Revenir en France, un choix qui peut s’avérer payant
Le cas David Bellion mérite que l’on s’arrête sur lui. Formé à Cannes, ce jeune attaquant de 19 ans à l’époque rejoint les rangs de Sunderland en 2001. En deux saisons avec les Black Cats, il ne joue que des bouts de matches, mais qui lui permettent de se faire repérer par Sir Alex Ferguson. Il rejoint Manchester United à 21 ans. Mais à Old Trafford aussi, il ne joue que des bouts de matches. Après un prêt à West Ham, Bellion a l’intelligence d’accepter de revenir en France, à Nice. Sur la Côte d’Azur, il retrouve un statut de titulaire et ses sensations de buteur. En 2007, il rejoint Bordeaux, et se retrouve aujourd’hui champion de France, 8 ans après avoir quitté l’Hexagone.
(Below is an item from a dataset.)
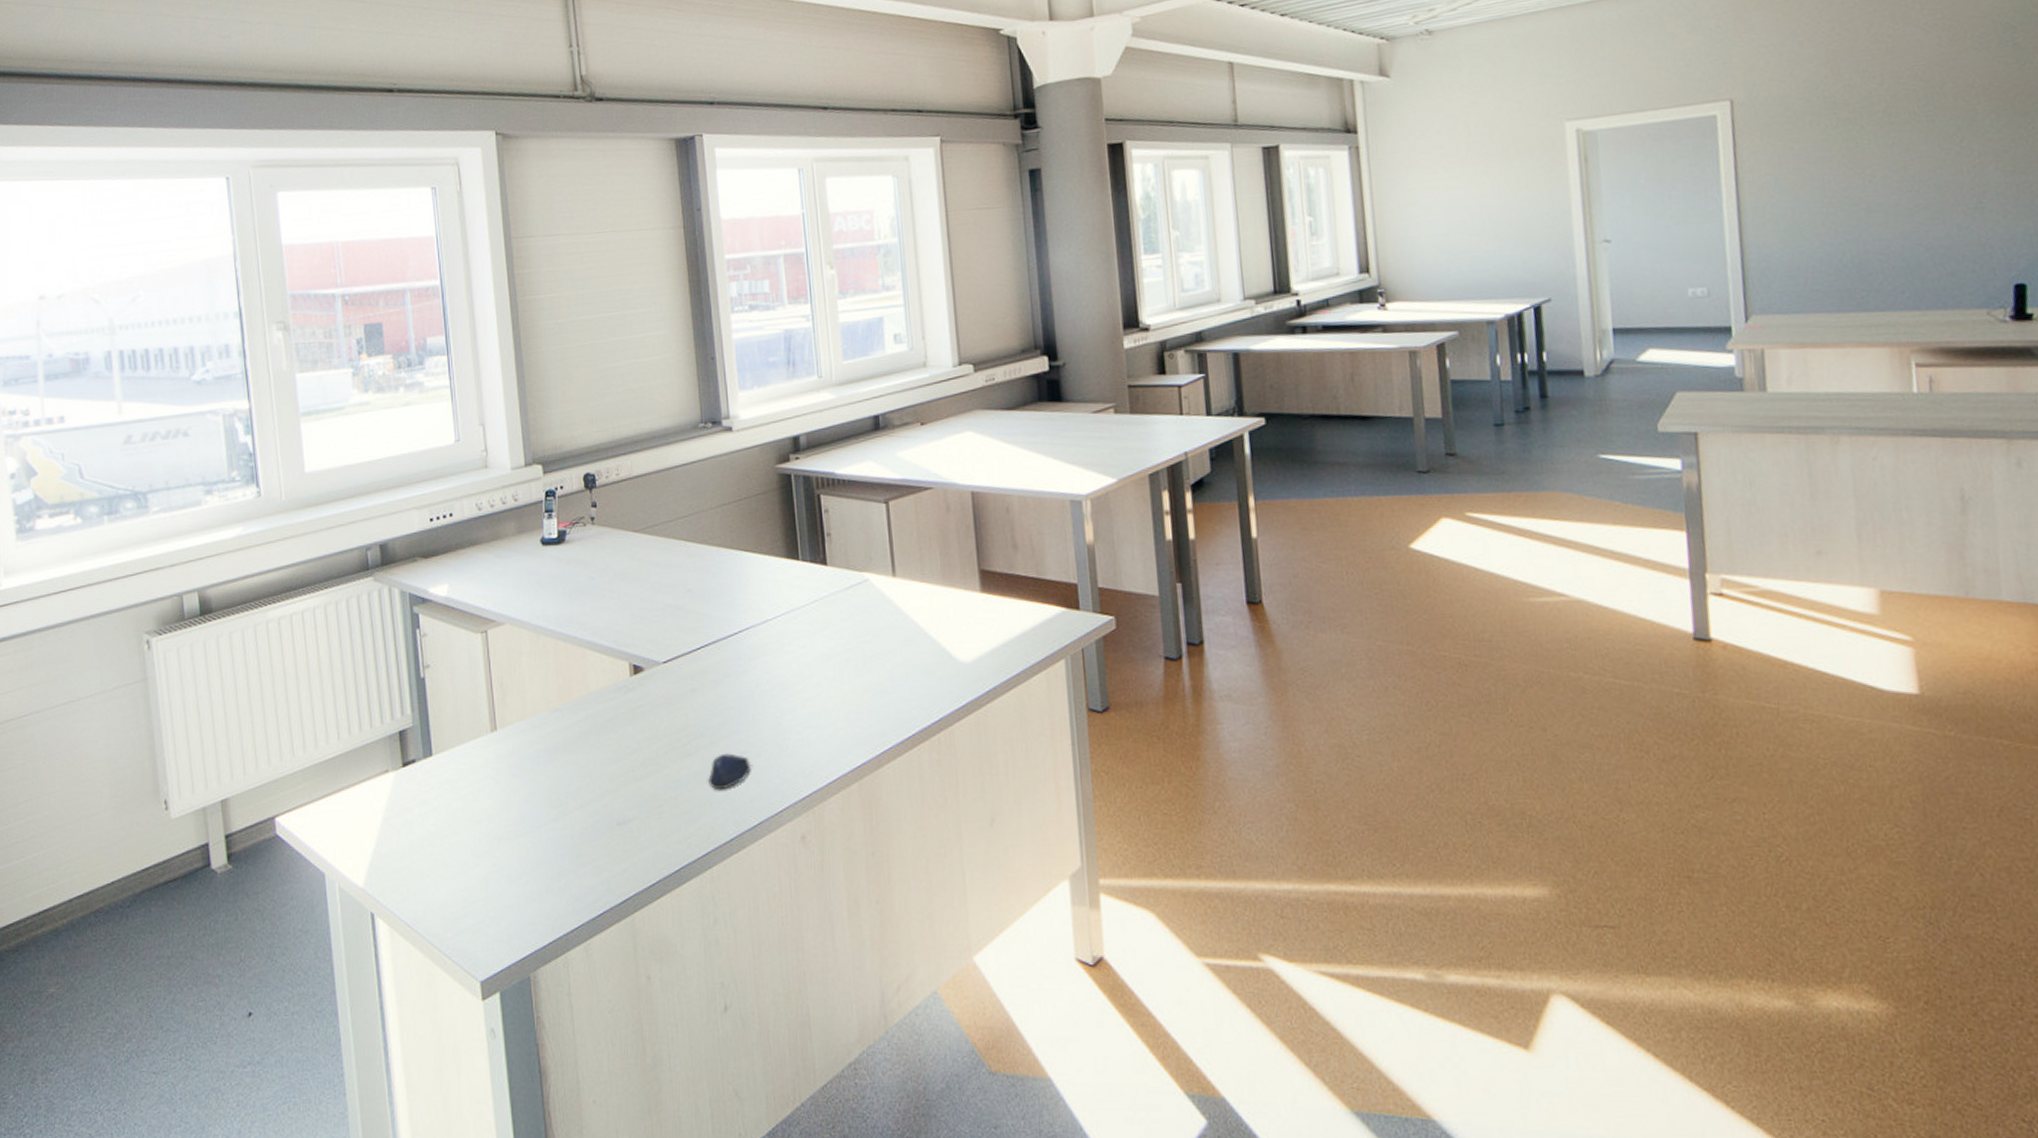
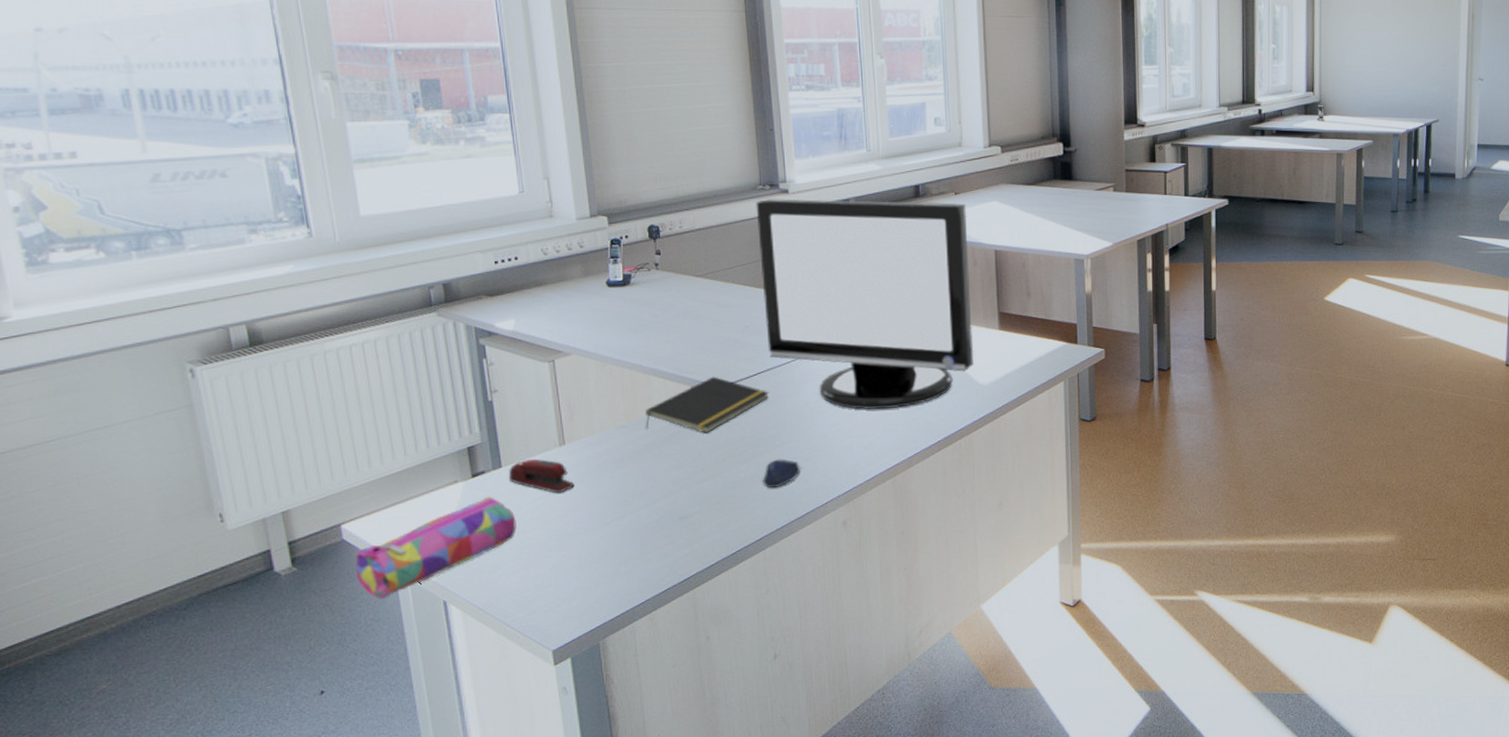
pencil case: none [287,789,446,908] -> present [355,496,517,600]
stapler: none [440,747,506,789] -> present [509,459,575,493]
notepad: none [580,650,715,720] -> present [645,376,770,433]
monitor: none [697,435,952,693] -> present [756,198,974,410]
Un départ vers l’étranger, et donc l’Angleterre, ne signifie pas forcément une carrière sabotée, comme le prouve le cas Bellion. Mieux, la Premier League peut révéler des jeunes joueurs, capables de prétendre au titre de meilleur attaquant d’Europe. Le plus représentatif reste sans conteste Nicolas Anelka. Acheté 5 millions de francs au PSG par Arsène Wenger en 1996, le jeune buteur affole les compteurs dès sa deuxième saison à Londres. Assez pour être pressenti à la Coupe du Monde 1998, pour finalement être écarté au dernier moment. Il n’empêche, sa deuxième saison lui ouvre les portes du Real Madrid, pour 33 M€. Aujourd’hui à Chelsea, l’ancien Parisien fait partie des meilleurs attaquants de Premier League.
Et comment parler des attaquants français en Premier League sans évoquer Thierry Henry ? Après une tentative d’exil du côté de la Juventus, Titi est recruté en 1999, à 22 ans par Arsène Wenger. Un choix pour le moins surprenant à l’époque, d’autant que le joueur sortait d’une demi-saison mi-figue, mi-raisin, avec la Juventus. Mais le talent de Thierry Henry et la confiance que lui accorde Wenger permettent au joueur d’entrer dans la légende d’Arsenal. Il réussit à battre le record de buts marqués pour le club, détenu jusqu’ici par une légende des Gunners, Ian Wright. Il offre au club deux titres de champions, trois Coupes d’Angleterre, et mène les Gunners jusqu’en finale de la Ligue des Champions en 2006. Son départ vers Barcelone en 2007 laisse toujours un grand vide à Arsenal.
Un Big Four parfois trop grand
Ultime exemple, celui de Louis Saha. Formé à Metz, P’tit Louis s’exile lui aussi très tôt, à 21 ans, du côté de Newcastle, où il est prêté 6 mois. Puis en 2000, c’est Fulham, alors en seconde division anglaise, qui recrute le joueur. Il participe activement à la montée du club. En janvier 2004, il rejoint le grand Manchester United, ce qui lui permet de rejoindre le groupe France et de participer à l’Euro 2004. Mais l’effectif gargantuesque des Red Devils nuit à son temps de jeu. L’an dernier, il rejoint Everton, et malgré une sérieuse blessure, P’tit Louis participe à la fin de saison des Toffees, qui termine à la 5e place, après avoir longtemps tenu la dragée haute à Arsenal. Au regard de ces divers exemples évoqués, on a presque hâte de voir de quel côté va pencher la carrière d’Obertan.
L’ampleur de la tâche qui attend l’ancien Girondin est à la mesure du club qu’il rejoint. L’an dernier, lui aussi contre toute attente, David N’Gog rejoignait Liverpool, réussissant à participer à 14 matches cette saison, sans jamais décevoir Rafa Benitez dans son rôle de joker. A charge pour Obertan de se fondre au mieux dans le collectif des Red Devils, pour ne pas voir sa carrière lui filer entre les pieds.